**DATA RECORDS:**
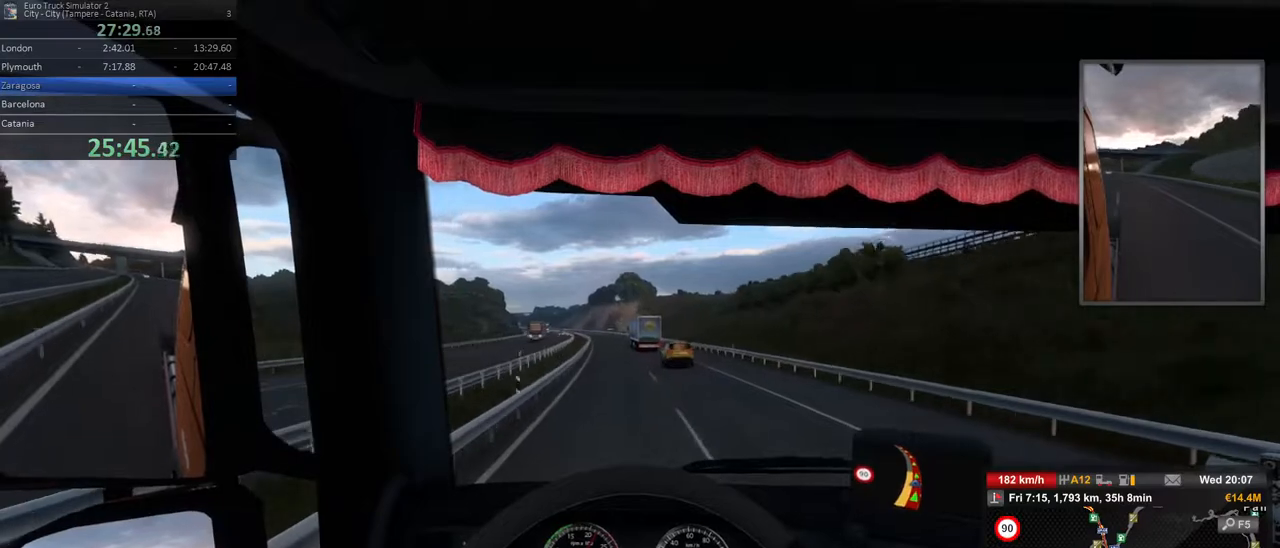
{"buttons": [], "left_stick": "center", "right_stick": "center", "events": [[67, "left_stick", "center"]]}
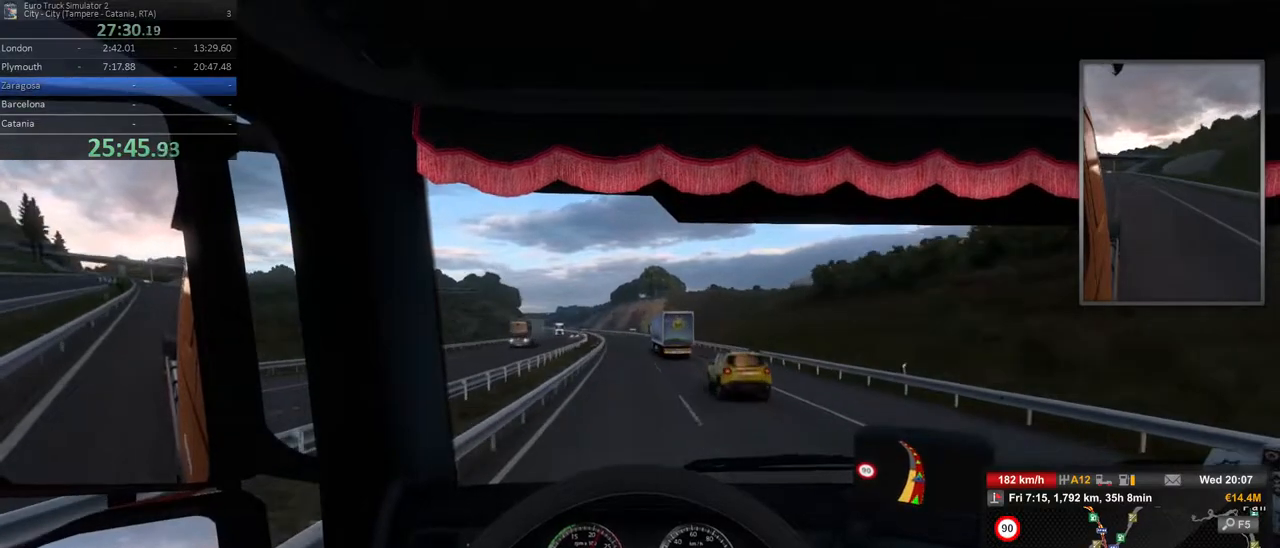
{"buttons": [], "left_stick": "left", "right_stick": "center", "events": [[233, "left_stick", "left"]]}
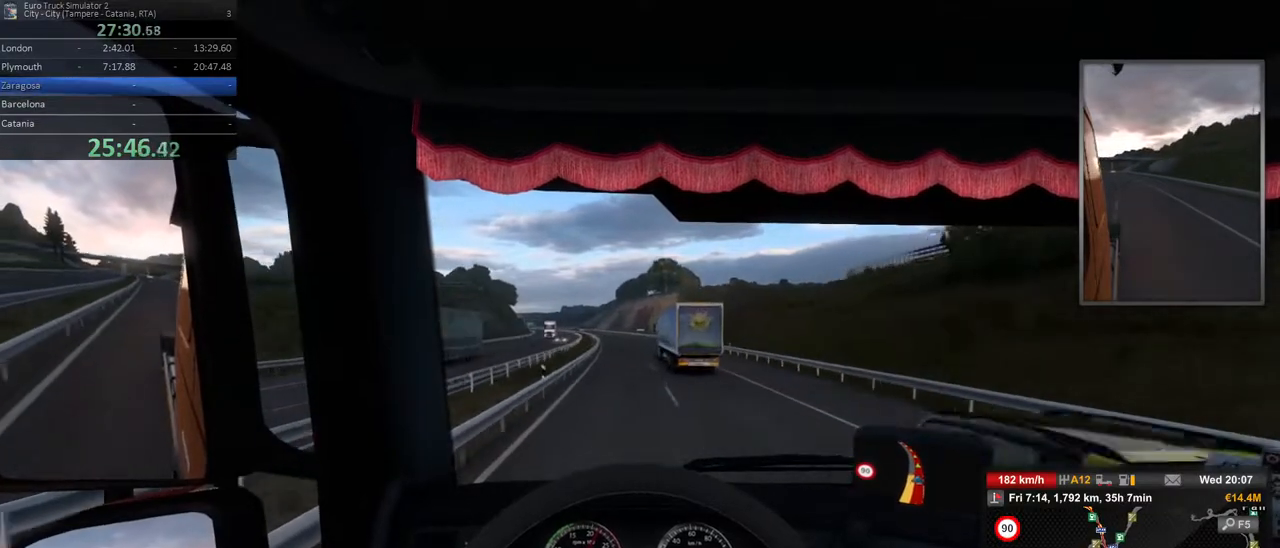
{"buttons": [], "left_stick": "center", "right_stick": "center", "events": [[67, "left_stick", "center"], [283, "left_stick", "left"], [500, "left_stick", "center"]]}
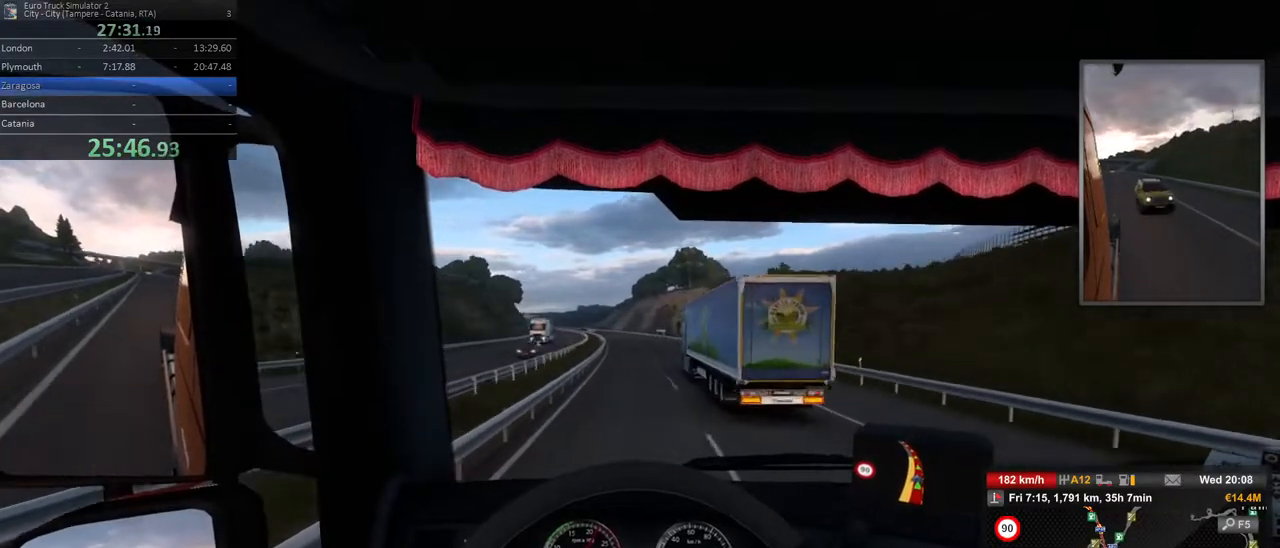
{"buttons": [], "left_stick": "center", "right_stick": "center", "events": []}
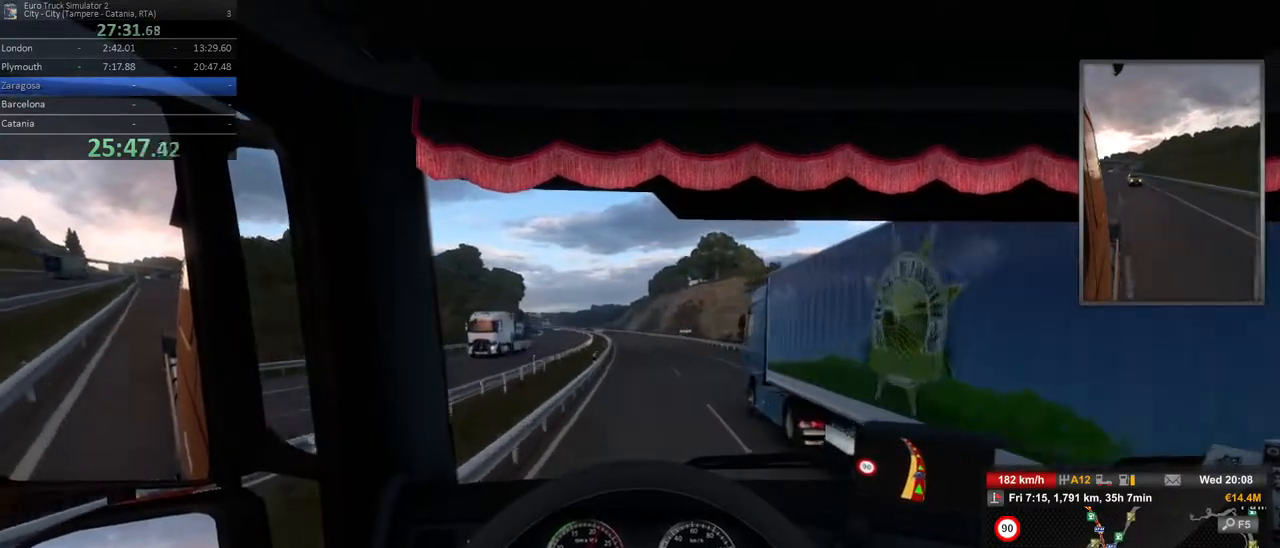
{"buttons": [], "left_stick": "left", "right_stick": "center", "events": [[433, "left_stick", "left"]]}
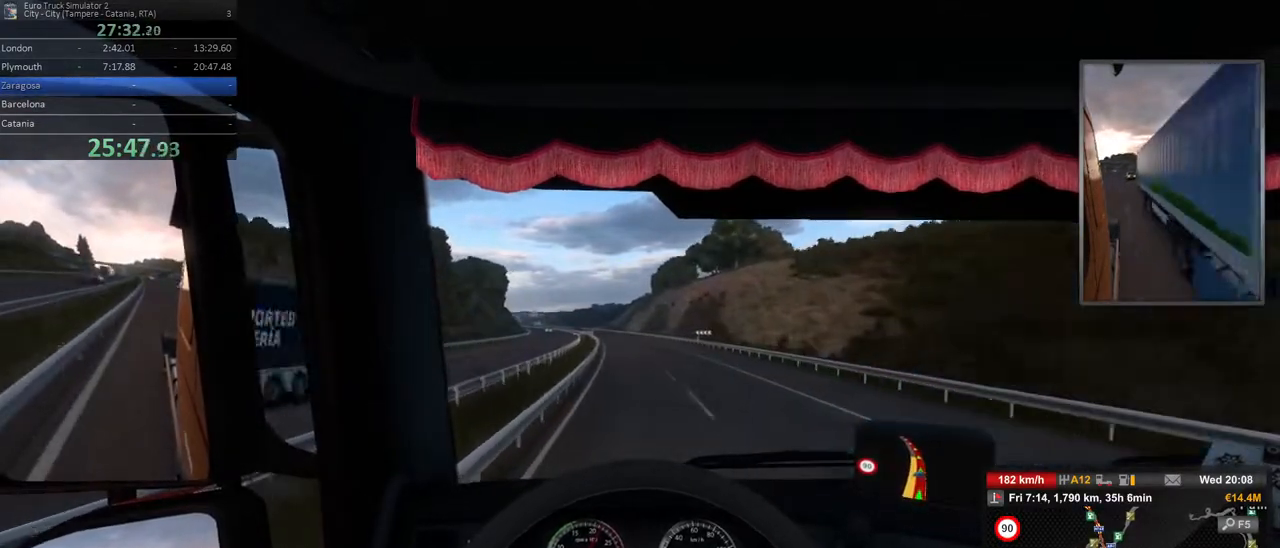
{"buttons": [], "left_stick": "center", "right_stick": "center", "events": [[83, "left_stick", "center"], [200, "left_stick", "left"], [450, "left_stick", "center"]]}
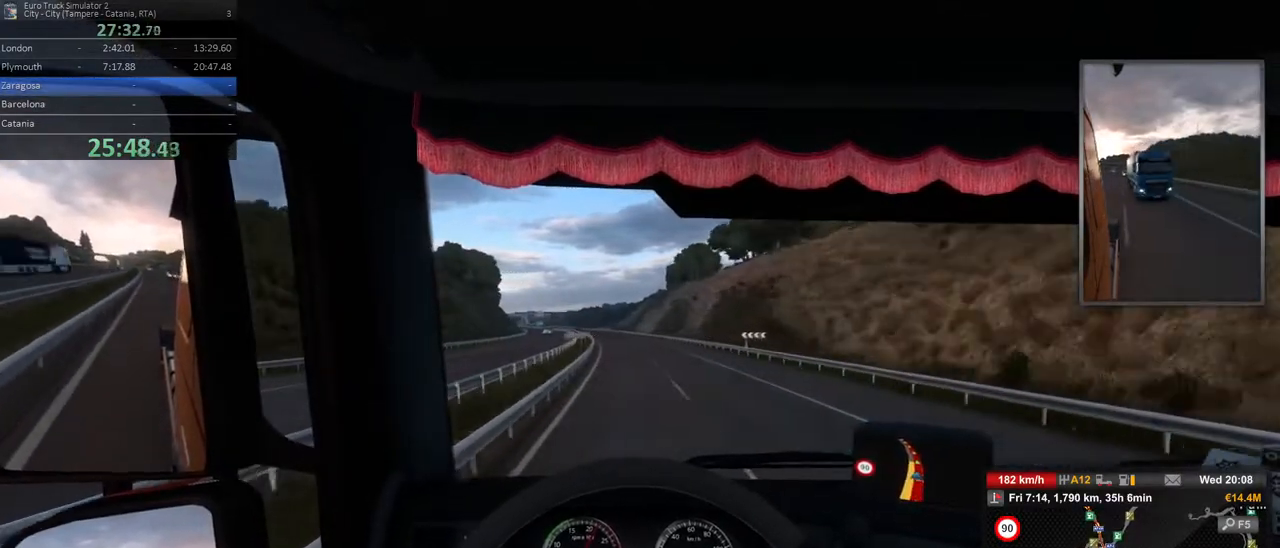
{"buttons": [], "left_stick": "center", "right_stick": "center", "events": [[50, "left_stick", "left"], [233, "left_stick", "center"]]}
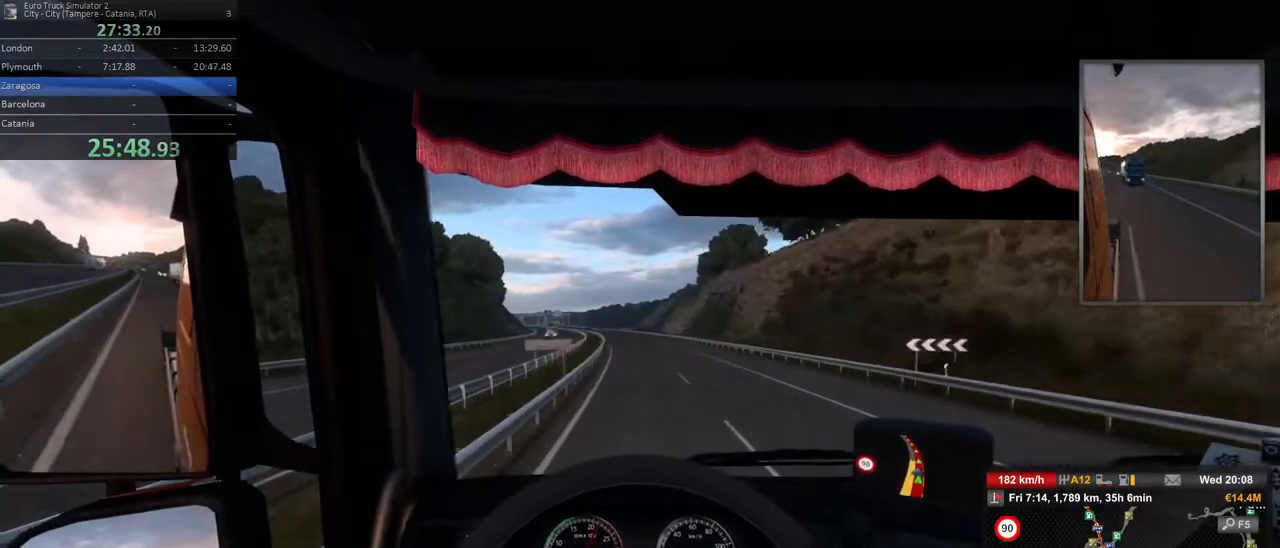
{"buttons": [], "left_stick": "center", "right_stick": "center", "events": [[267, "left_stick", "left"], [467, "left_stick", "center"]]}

**TASK DIRECTIONS:**
Your task is to transcribe all of the records precisely, with no images included.

**ANSWER SPACE:**
{"buttons": [], "left_stick": "center", "right_stick": "center", "events": [[67, "left_stick", "center"]]}
{"buttons": [], "left_stick": "left", "right_stick": "center", "events": [[233, "left_stick", "left"]]}
{"buttons": [], "left_stick": "center", "right_stick": "center", "events": [[67, "left_stick", "center"], [283, "left_stick", "left"], [500, "left_stick", "center"]]}
{"buttons": [], "left_stick": "center", "right_stick": "center", "events": []}
{"buttons": [], "left_stick": "left", "right_stick": "center", "events": [[433, "left_stick", "left"]]}
{"buttons": [], "left_stick": "center", "right_stick": "center", "events": [[83, "left_stick", "center"], [200, "left_stick", "left"], [450, "left_stick", "center"]]}
{"buttons": [], "left_stick": "center", "right_stick": "center", "events": [[50, "left_stick", "left"], [233, "left_stick", "center"]]}
{"buttons": [], "left_stick": "center", "right_stick": "center", "events": [[267, "left_stick", "left"], [467, "left_stick", "center"]]}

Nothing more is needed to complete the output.